Search code examples
pythonlistcsvunique

How to create a list in Python with the unique values of a CSV file?


I have CSV file that looks like the following,

1994, Category1, Something Happened 1
1994, Category2, Something Happened 2
1995, Category1, Something Happened 3
1996, Category3, Something Happened 4
1998, Category2, Something Happened 5

I want to create two lists,

Category = [Category1, Category2, Category3]

and

Year = [1994, 1995, 1996, 1998]

I want to omit the duplicates in the column.
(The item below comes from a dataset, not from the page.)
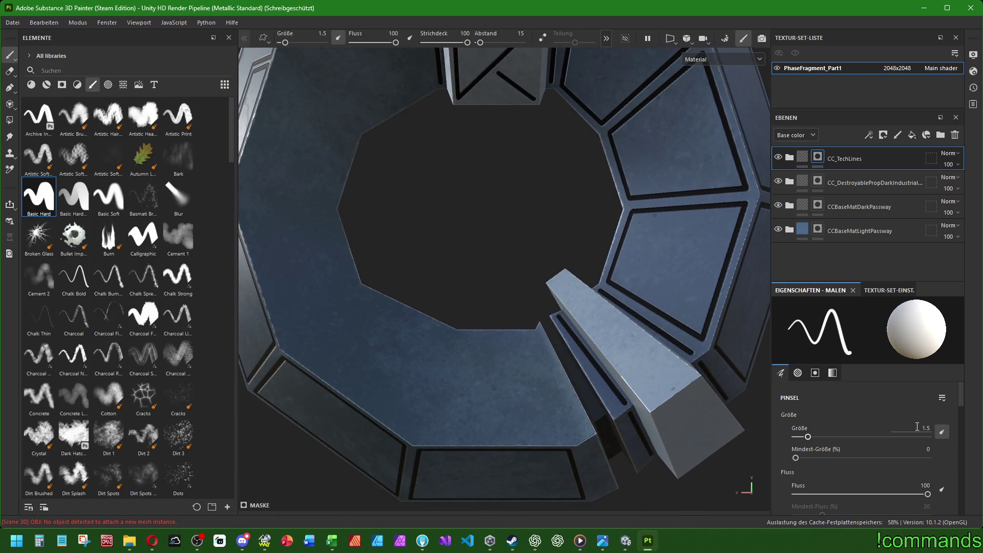
{"action": "left_click", "coordinate": [561, 283]}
I am reading the file as following,

DataCaptured = csv.reader(DataFile, delimiter=',')  
DataCaptured.next()

and Looping through,

   for Column in DataCaptured:

Solution

  • You can do:

    DataCaptured = csv.reader(DataFile, delimiter=',', skipinitialspace=True) 
    
    Category, Year = [], []
    for row in DataCaptured:
        if row[0] not in Year:
            Year.append(row[0])
        if row[1] not in Category:
            Category.append(row[1])    
    
    print Category, Year        
    # ['Category1', 'Category2', 'Category3'] ['1994', '1995', '1996', '1998']
    

    As stated in the comments, if order does not matter, using a set would be easier and faster:

    Category, Year = set(), set()
    for row in DataCaptured:
        Year.add(row[0])
        Category.add(row[1])